Setiap mukena produksi Bunda Collection dipasarkan dengan harga Rp55
ribu-Rp140 ribu per satuan. Adapun untuk jilbab harganya berkisar antara
Rp35 ribu-Rp95 ribu per potong. Sekira 20 persen merupakan margin
keuntungan.
Kendati begitu, Yudi mengaku bahwa sebagian besar keuntungan tersebut
masih dipakai untuk mengangsur kredit yang sempat dipergunakan sebagai
modal usaha. “Kami dapat pinjaman Rp225 juta dari BNI Syariah selama
tiga tahun,” katanya.
Dengan semakin memasyarakatnya pakaian muslim, Wiwin dan Yudi
berkeinginan terus memajukan usahanya. Jika awalnya Wiwin hanya
memfokuskan pada pembuatan jilbab dan bandana, pada 2008 dia mulai
memproduksi mukena dewasa dan anak-anak.
2010 ini dia mulai memproduksi busana muslimah berciri khas
modifikasi lurik Klaten dan daur ulang sampah plastik. ”Tapi ikon kami
tetap jilbab cantik,” katanya.
Selain itu, mereka juga berencana membuat workshop dan membeli mesin.
Tujuannya, selain untuk membesarkan usaha, langkah ini juga sebagai
langkah awal dari impiannya untuk menjadikan Jatinom, Klaten, sebagai
sentra busana muslim.
“Saya memimpikan desa kami jadi sentra produksi busana muslim. Dengan
begitu, kami bisa membantu mengatasi persoalan pengangguran di Klaten,”
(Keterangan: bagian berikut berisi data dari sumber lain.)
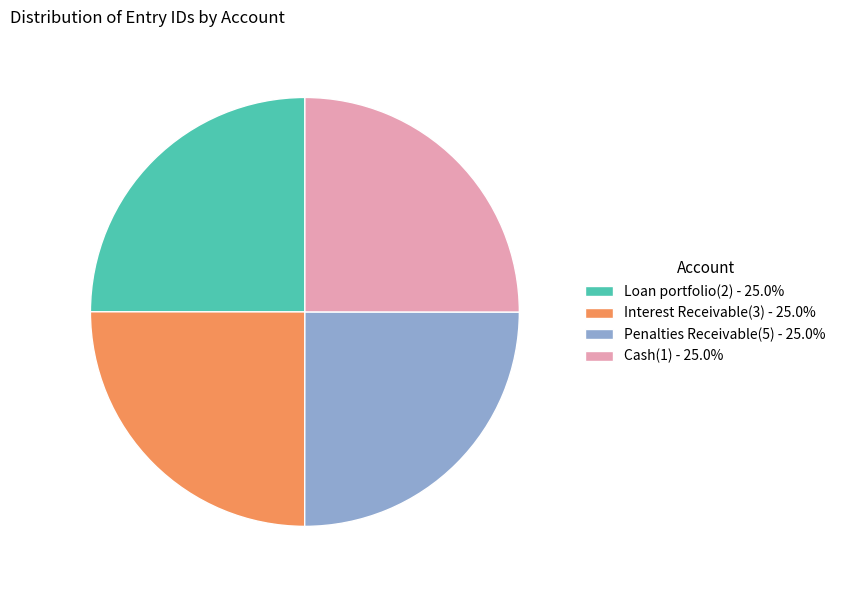

True or false: Loan portfolio(2) accounts for 25% of the total.

True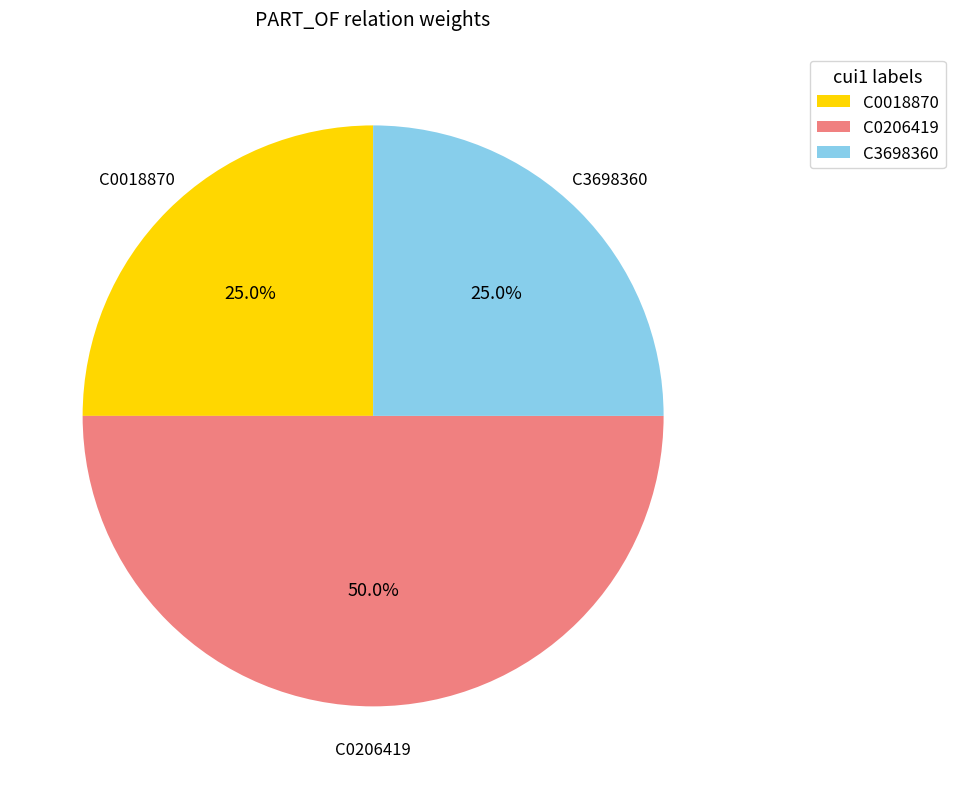

To the nearest percent, what percentage of the pie is C0018870?

25%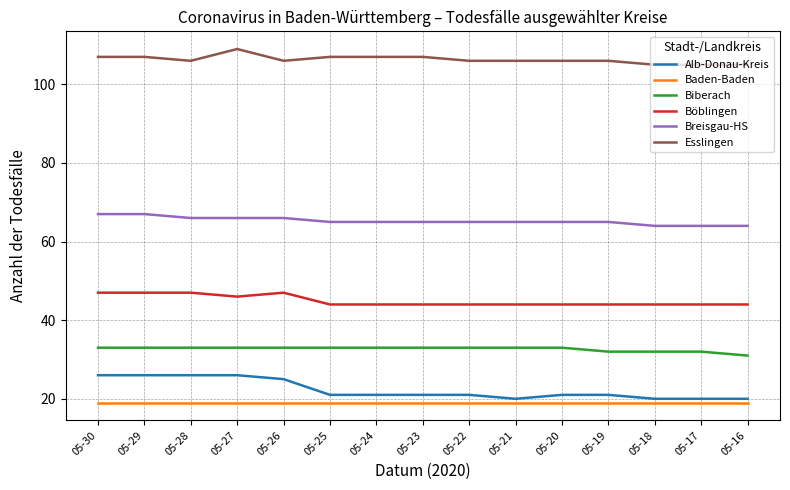

At 05-22, list the series in order from smallest to largest.

Baden-Baden, Alb-Donau-Kreis, Biberach, Böblingen, Breisgau-HS, Esslingen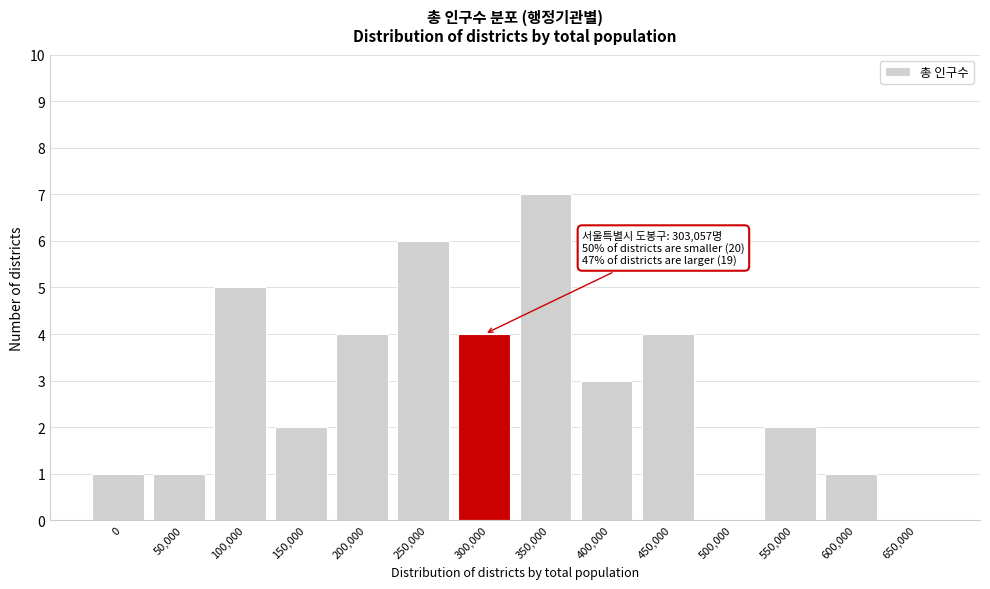

Reading right to left, list all the values displayed in this chart.

650,000=0	600,000=1	550,000=2	500,000=0	450,000=4	400,000=3	350,000=7	300,000=4	250,000=6	200,000=4	150,000=2	100,000=5	50,000=1	0=1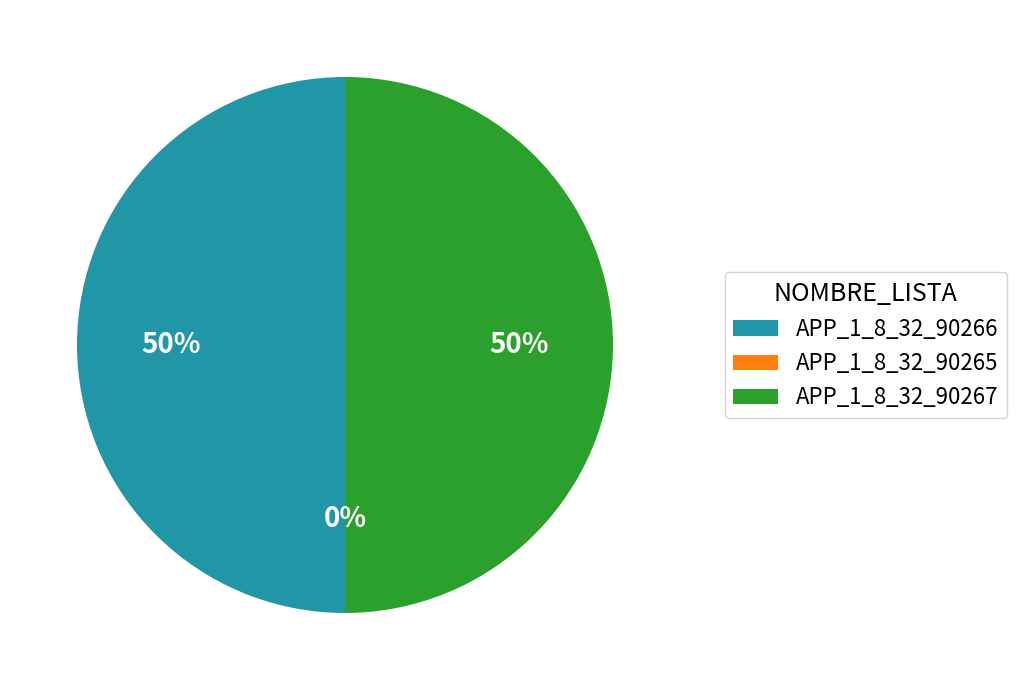

Rank the categories by value from highest to lowest.

APP_1_8_32_90266, APP_1_8_32_90267, APP_1_8_32_90265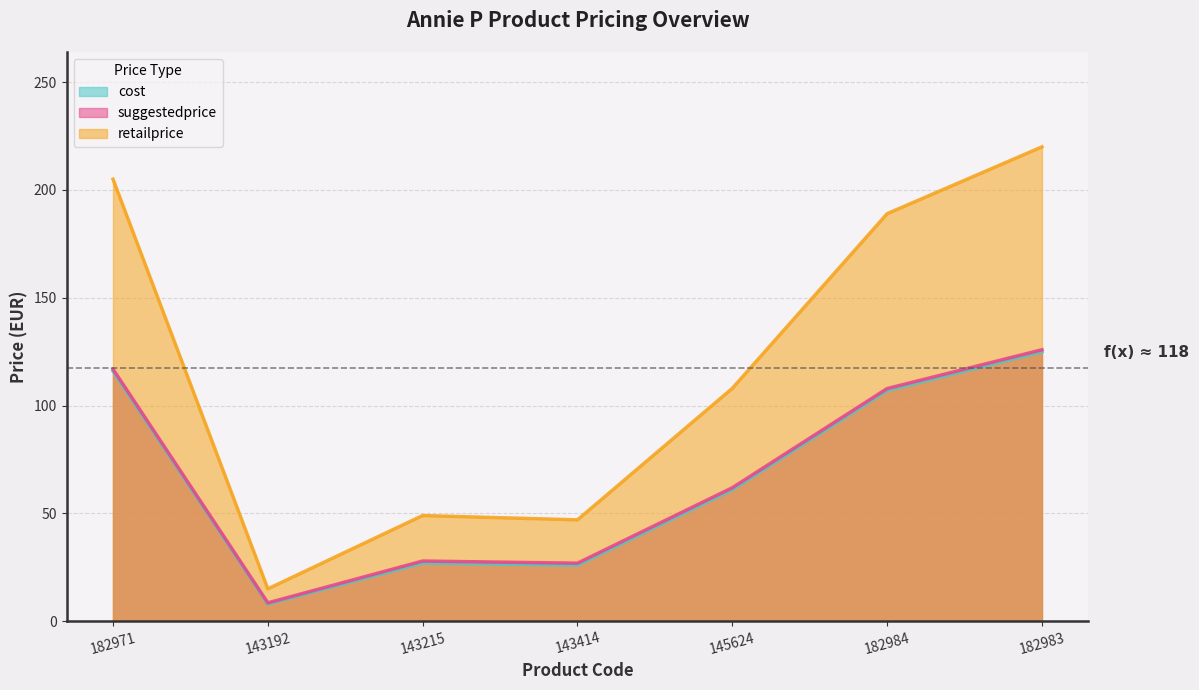

True or false: suggestedprice and retailprice cross at least once.

False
Yudi mengungkapkan cita-citanya.
Untuk bisa mewujudkan rencananya itu,Yudi memperkirakan dibutuhkan
modal hingga lebih dari Rp1 miliar. Namun, lagi-lagi modal menjadi
persoalan. “Kami tak punya aset untuk diagunkan. Aset kami paling
berharga hanyalah SDM (sumber daya manusia),” kata Yudi.
Add caption |
Di tengah kisah sukses yang diraihnya saat ini, Wiwin mengaku kerap tak kuasa menitikkan air mata ketika melihat ke belakang. Waktu mereka pindah, suaminya yang seorang seniman juga baru saja melepas pekerjaannya. Banyak juga yang menyangsikan keputusannya.” Tapi,Tuhan memang punya skenario sendiri,” tuturnya.